Inventory methods between IFRS and GAAP differ as well; GAAP has the ability to use First in First Out (FIFO) and Last in First Out (LIFO) while the IFRS method does not allow for the use of LIFO (Forgeas). IFRS principles do not look at LIFO as a precise stream of inventory and lead to the report of flat income (Firm of the Future).
IFRS allows a company to capitalize their developmental cost, however; they must meet specific specifications. The IFRS capitalization allows a company to support depreciation on fixed assets. GAAP does not allow for capitalization and the cost must be expensed in the year they are paid (Firm of the Future).
The acquisition of intangible assets shows why IFRS is looked at as a principle-based method. GAAP looks at intangible assets at their fair value and IFRS only looks at the asset if there is a positive financial outlook for the company (Nguyen). Another key area is discontinuing operations; the disposal of and or sale of company assets. GAAP rules indicate that a business report discontinued operations on their financial statements under two circumstances: a) Resulting elimination – if the asset is sold or disposed of and is completely taken out of company operations, b) continuing involvement – when the asset is completely discarded and there is no other participation by the company concerning the asset. The appearance of these two conditions will require the company to list on the income statement the result of the asset in the present or previous periods; these notations are required to be listed in a discontinued section (Nguyen). IFRS method looks at discontinued operations in a different light. IFRS principles discontinue property based on the following: a) The asset has been sold or discarded. b) The asset is considered a different line of business or another section of operation; the asset is part of a plan to disconnect the line of business in question. IFRS allows for the classification of the investments as “held for sale,” this classification is not available on GAAP. IFRS is also required to issue a discontinued operations section on its income statement (Nguyen).
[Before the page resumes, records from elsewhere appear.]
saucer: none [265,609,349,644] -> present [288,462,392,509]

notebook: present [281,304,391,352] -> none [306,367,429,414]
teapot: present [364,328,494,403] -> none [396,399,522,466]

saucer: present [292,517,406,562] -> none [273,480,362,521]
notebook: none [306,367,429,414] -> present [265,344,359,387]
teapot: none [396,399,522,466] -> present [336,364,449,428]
GAAP and IFRS have differences and similarities but mostly differences. This paper discussed a number of differences. IFRS is used internationally while GAAP is a United States base method of accounting. The differences in the two methods could cause difficulty when trying to compare financial statements of similar companies that use different methods. IFRS tends to use market value and GAAP uses cost when valuing an asset. GAAP has two options within the inventory method; FIFO and LIFO whereas IFRS does not consider LIFO a viable option. Each method looks at intangible assets differently; GAAP has a fair value and IFRS looks for a positive financial outcome. The differences listed above do not represent all of the differences. Of these two methods, one is not better than the other, they are just different.
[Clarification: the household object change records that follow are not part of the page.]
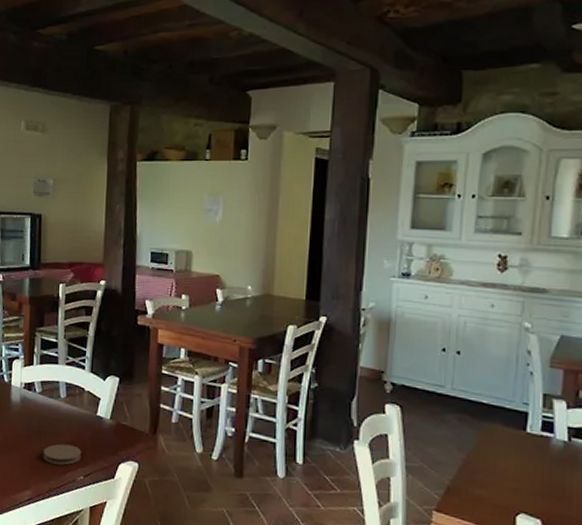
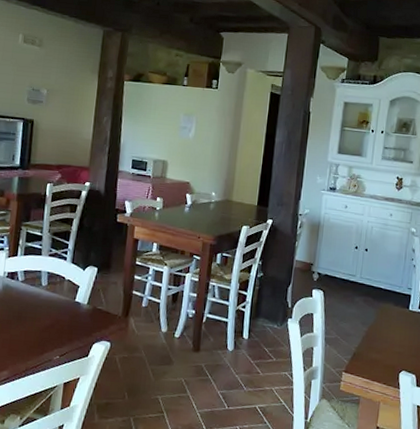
coaster: present [43,443,82,465] -> none [21,327,60,347]

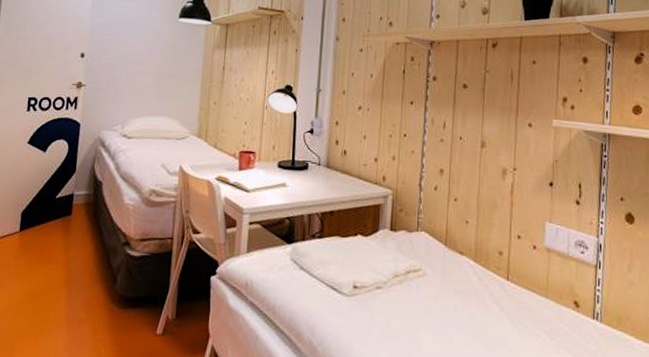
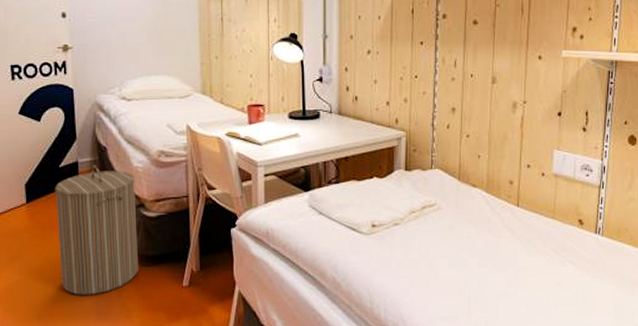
laundry hamper: none [38,198,125,334] -> present [55,165,138,295]

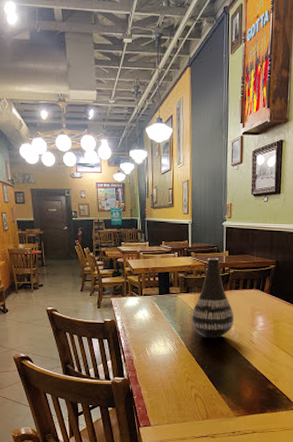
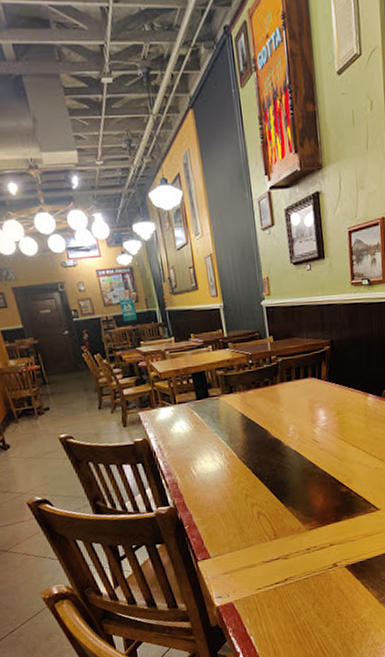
vase: present [191,258,234,339] -> none [239,346,291,445]

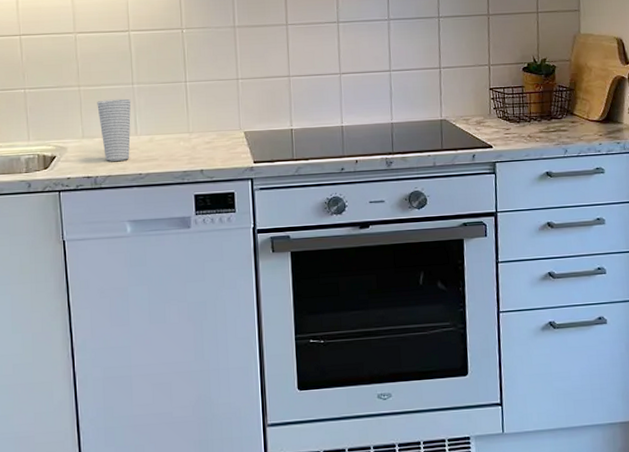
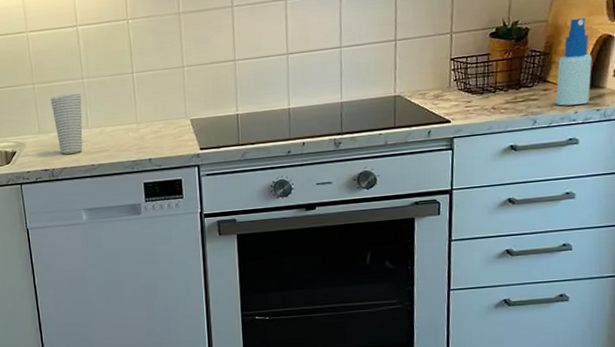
spray bottle: none [582,59,611,138] -> present [555,17,592,106]

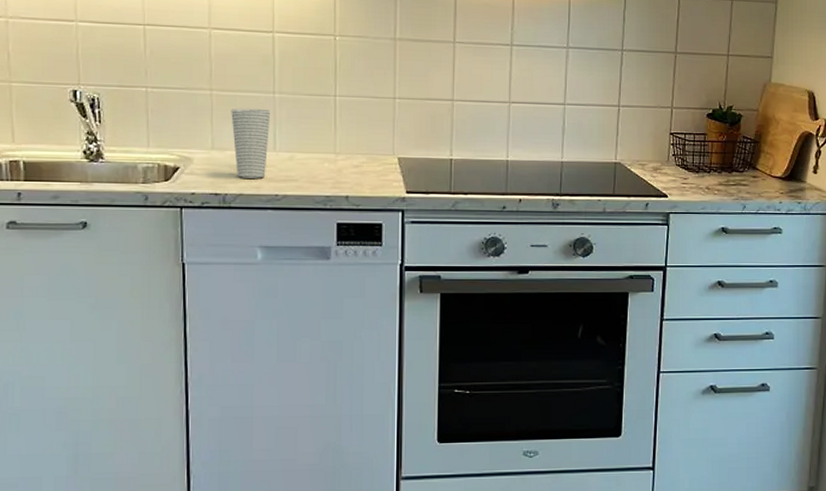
spray bottle: present [555,17,592,106] -> none [763,112,795,195]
“IFRS and GAAP Accounting: Top 10 Differences & Effects on Business.” Intuit, www.firmofthefuture.com/content/top-10-differences-between-ifrs-and-gaap-accounting/.
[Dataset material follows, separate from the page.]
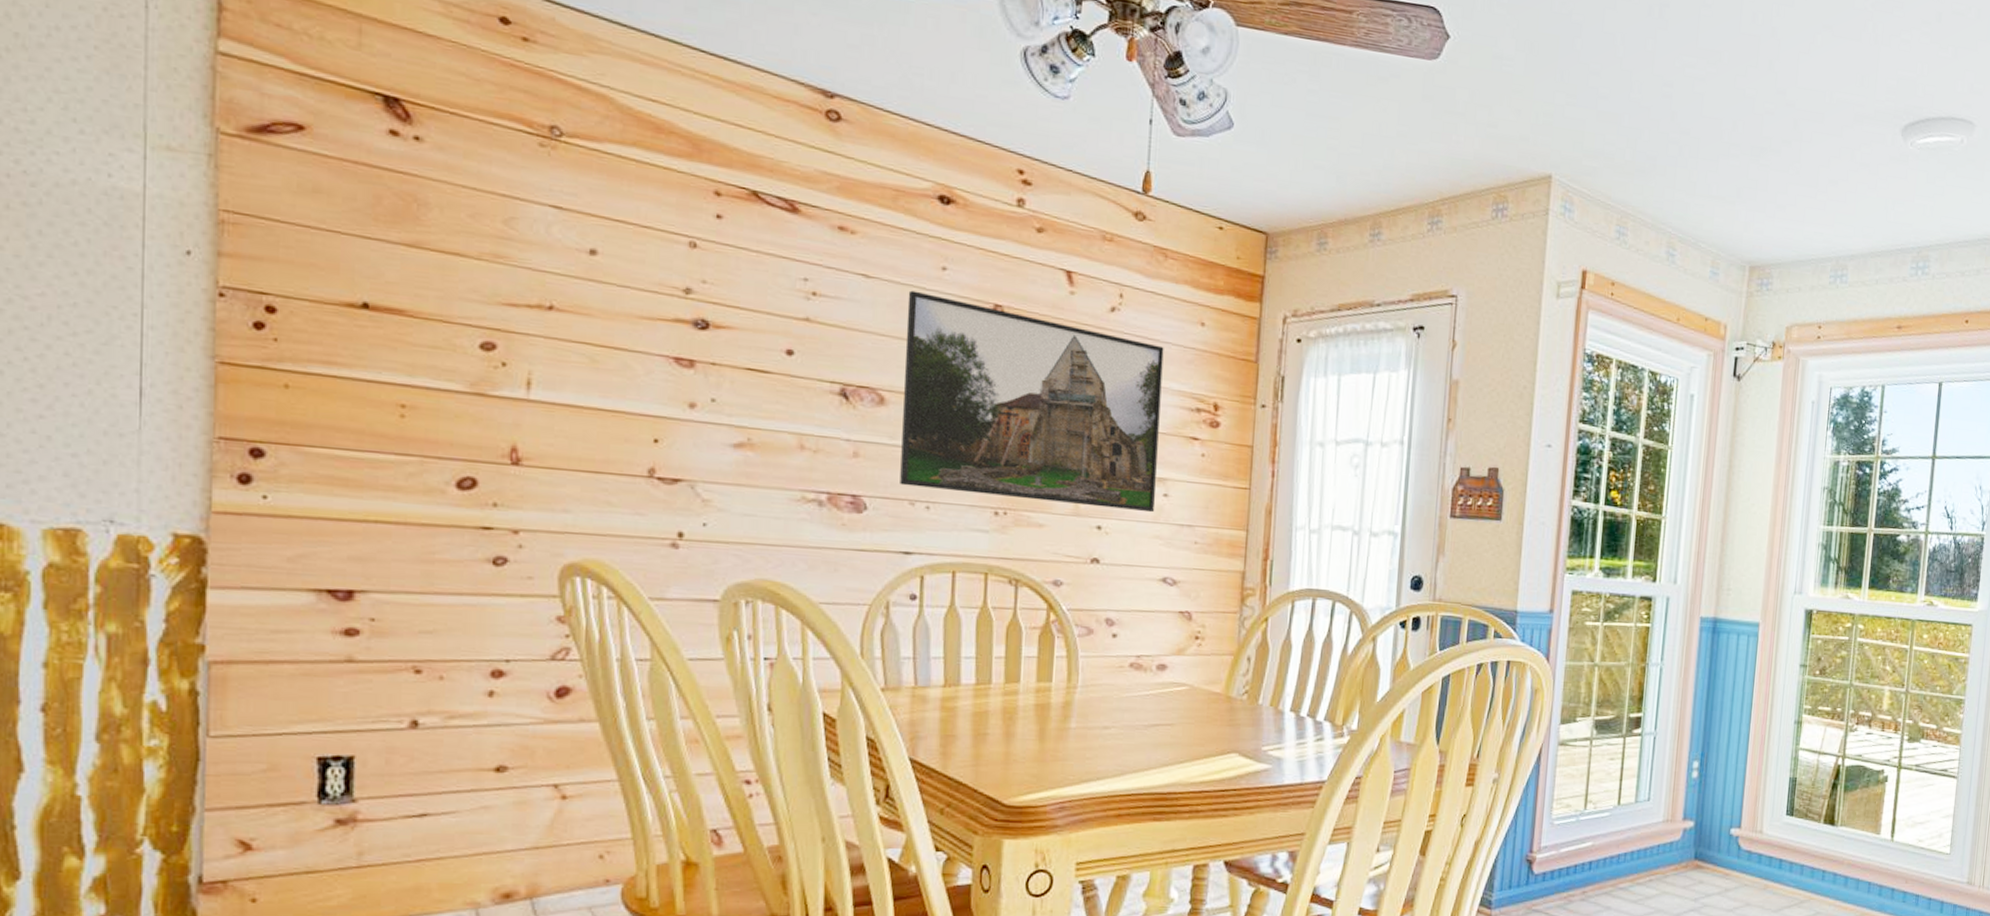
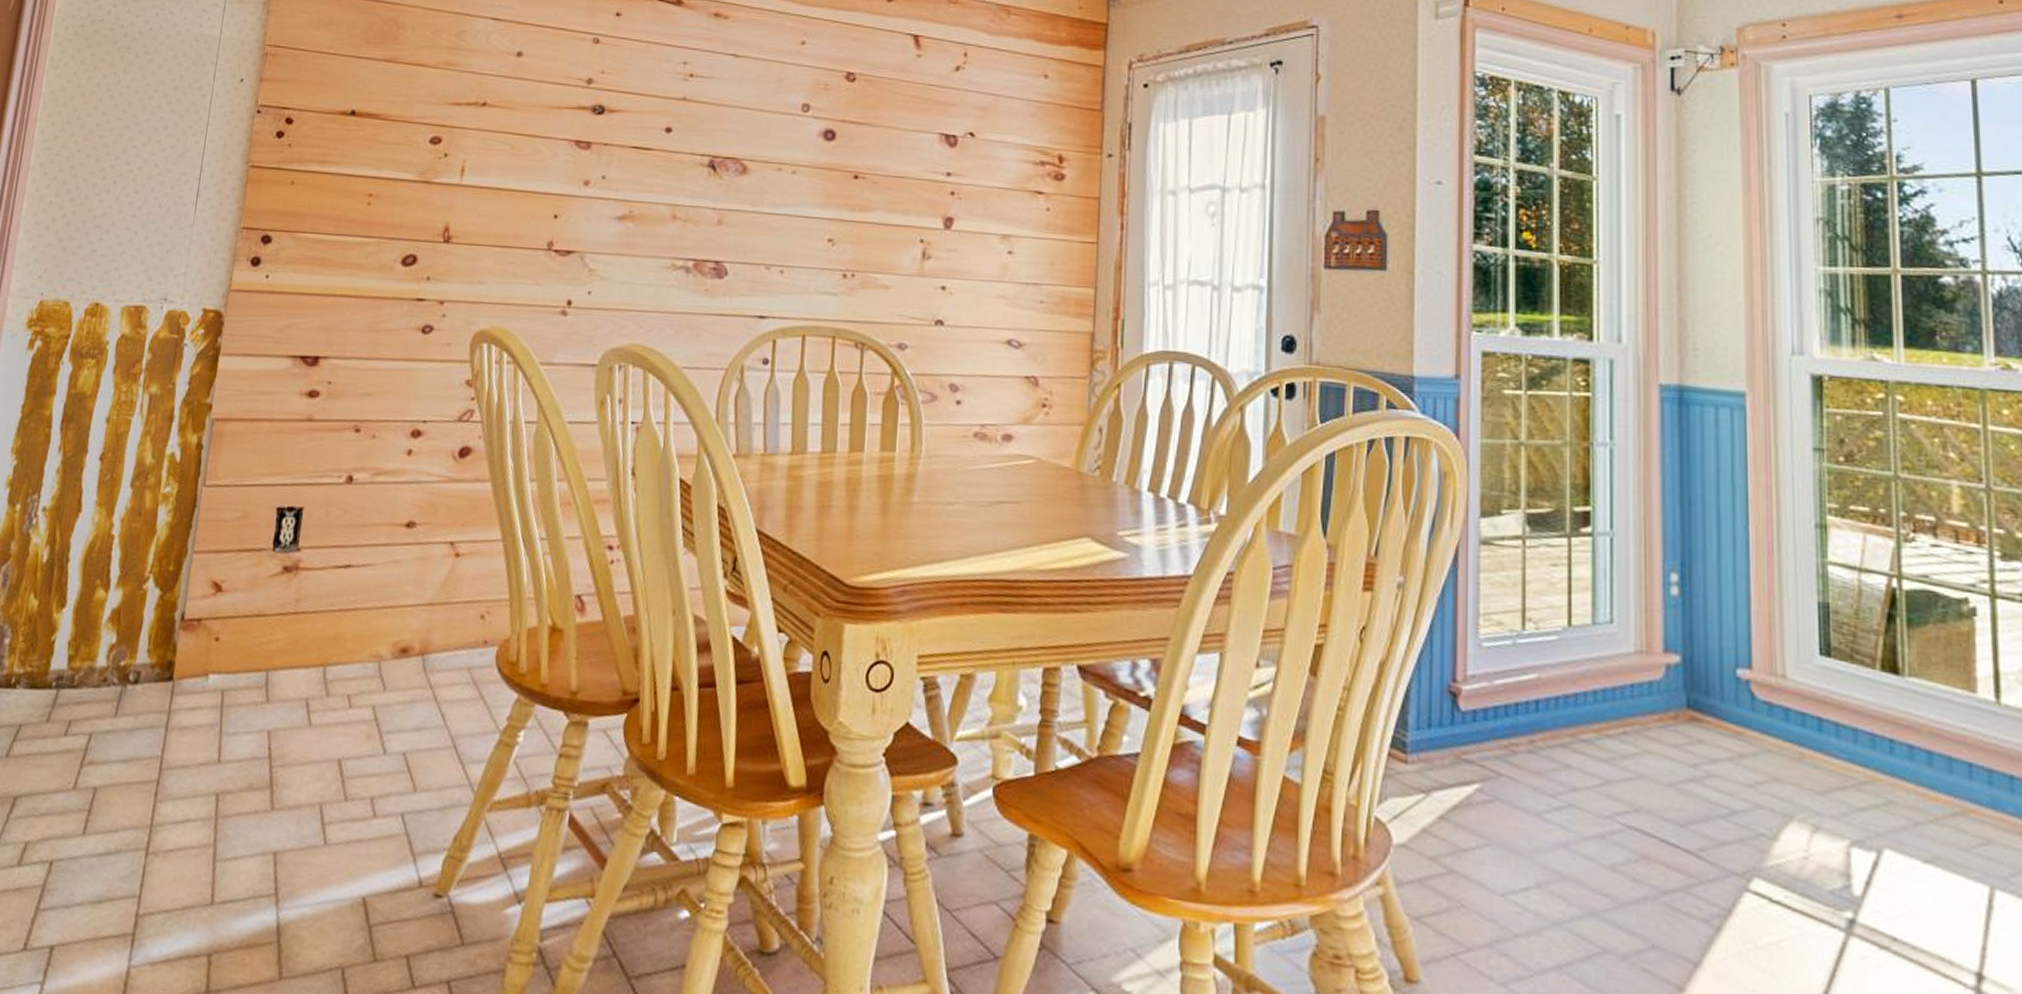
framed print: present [900,290,1164,513] -> none [757,65,1008,271]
Forgeas, Remi. “Is IFRS That Different From U.S. GAAP?” AICPA IFRS Resources, 16 June 2008, www.bing.com/cr?IG=FBCEE9CC5A0F474BB4BC87BA74F1A6F1&CID=0CA68156550A638C22AD8AFF54A562F9&rd=1&h=Z2yBfCx6JJJNP9vXX_M-69NUrQszBohrRjQFIaTR1V0&v=1&r=https%3a%2f%2fwww.ifrs.com%2foverview%2fGeneral%2fdifferences.html&p=DevEx,5068.1.
Nguyen, Joseph. “What Are Some of the Key Differences between IFRS and U.S. GAAP?” Investopedia, 23 Mar. 2018, www.investopedia.com/ask/answers/09/ifrs-gaap.asp.